2 Sisters Food Group's factory in Flixton.  Picture: Steve Parsons

2 Sisters Food Group's factory in Flixton. Picture: Steve Parsons

MPs will hear from the owner of the UK’s largest supplier of supermarket chicken today as part of an inquiry into allegations of food safety breaches.

Ranjit Singh Boparan, chief executive and owner of 2 Sisters Food Group, which has two sites in East Anglia, will be questioned by the Environment, Food and Rural Affairs (Efra) Committee after an undercover investigation allegedly revealed a string of health and safety breaches.

The hearing will also take evidence from representatives of the Food Standards Agency (FSA), the British Poultry Council and Assured Food Standards, which promotes and regulates food quality and licenses the Red Tractor quality mark.

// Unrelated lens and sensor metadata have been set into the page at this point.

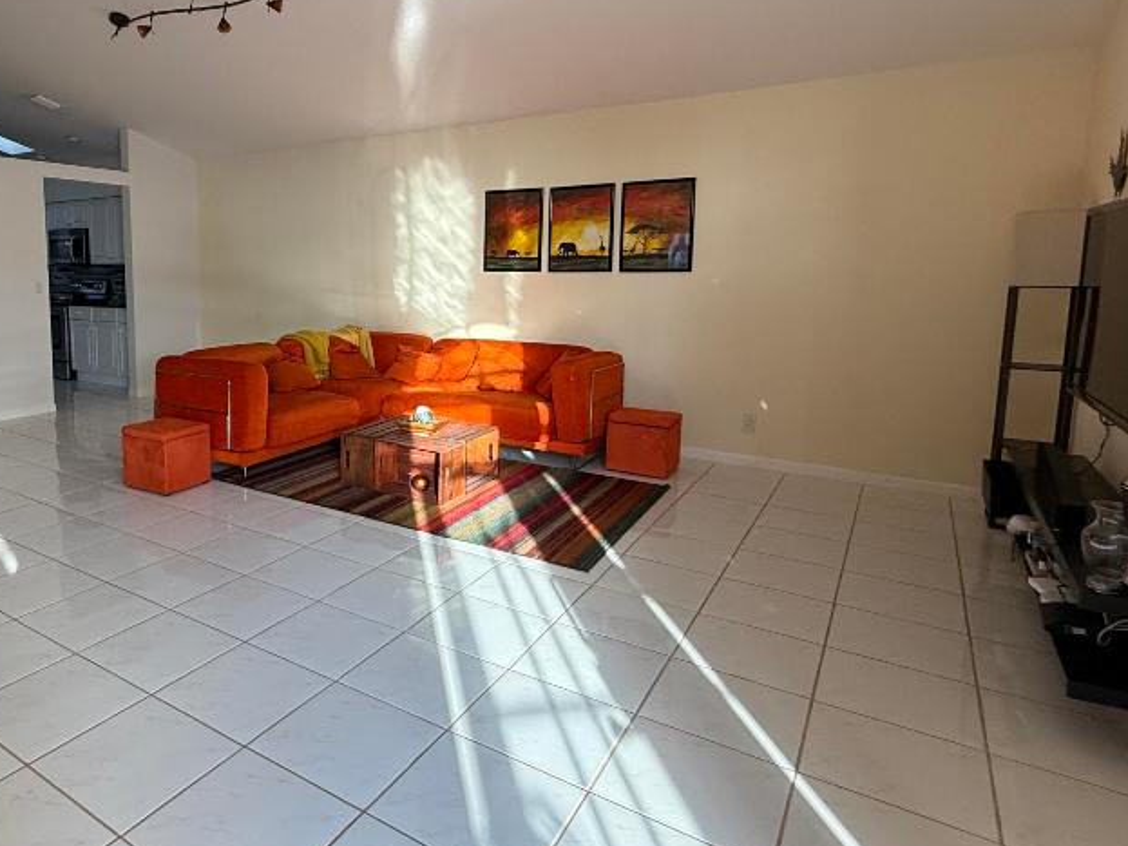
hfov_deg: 71.1
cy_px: 351
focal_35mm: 23
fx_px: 749
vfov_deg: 58.5
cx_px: 349
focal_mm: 2.22
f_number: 2.2
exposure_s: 1/120
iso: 160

An undercover reporter working at a West Midlands site of 2 Sisters claimed to witness workers tampering with slaughter dates and mixing meat of different ages.

Source codes on crates of meat were also changed, the investigation by ITV News and The Guardian claimed.

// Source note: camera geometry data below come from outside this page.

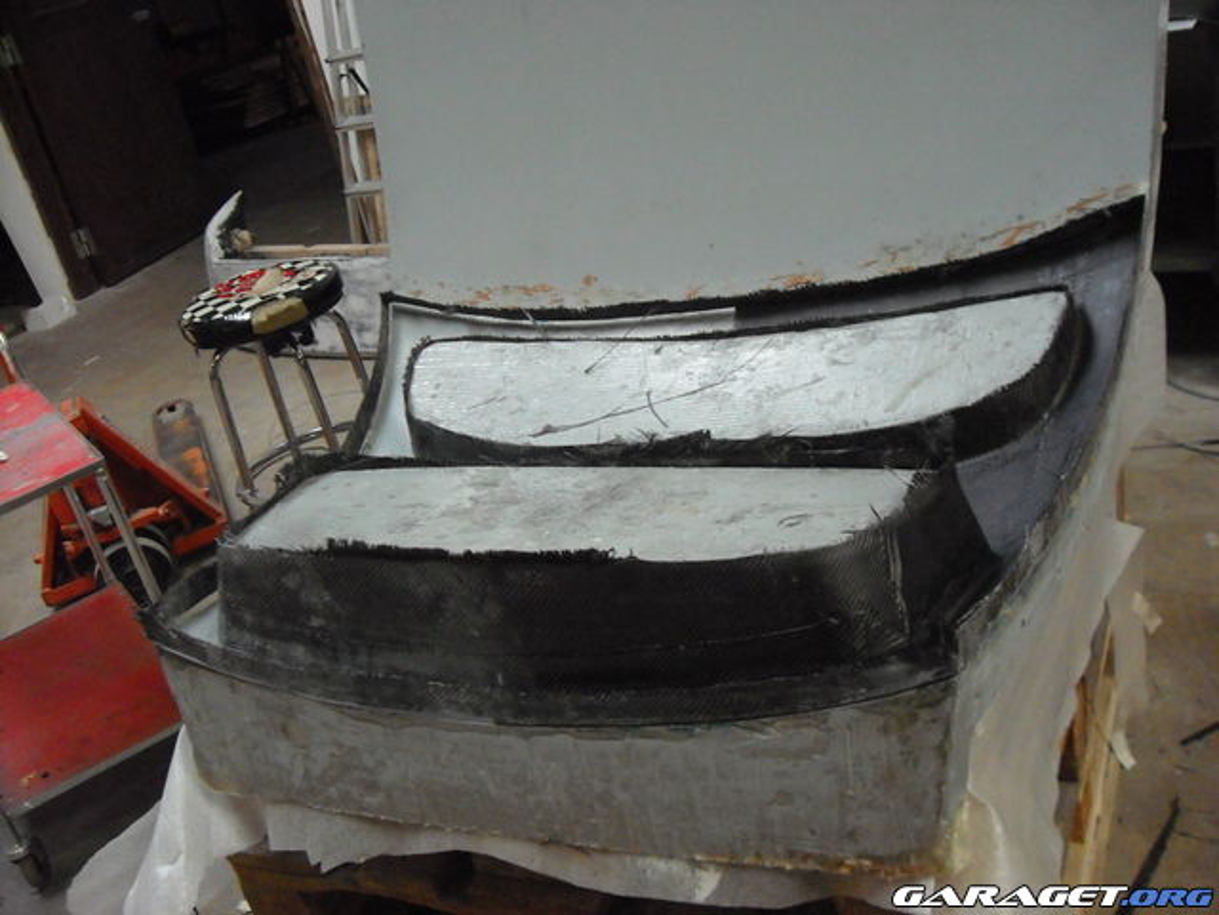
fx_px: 1303
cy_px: 458
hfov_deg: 50.1
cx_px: 610
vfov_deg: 38.7
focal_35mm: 37
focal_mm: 6.2
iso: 640
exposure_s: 1/50
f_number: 2.7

The practices can artificially extend the shelf life of meat, and make it untraceable in the event of an outbreak of food poisoning.

2 Sisters responded by launching its own internal investigation at its West Bromwich plant and inviting the FSA to independently review its standards.

The FSA said at the time that it had found no evidence of breaches during an inspection of the plant but that it was still reviewing evidence.

The allegations led to Tesco, Marks & Spencer, Aldi and Lidl suspending buying chicken from the plant, but did not rule out sourcing meat from 2 Sisters’ other processing facilities.

Efra committee chairman Neil Parish said: “We hope that looking into the recent reports of malpractice at the 2 Sisters plant will assist in rectifying the situation and putting in place safeguards that mean similar incidents do not happen again.

“This case highlights how important it is for the regulatory and accreditation bodies to work together effectively and restore confidence in both public food hygiene and farming across the country.”

2 Sisters was founded in 1993 and now produces one third of all of the poultry products consumed in the UK, and had revenues of £3.1bn in 2016.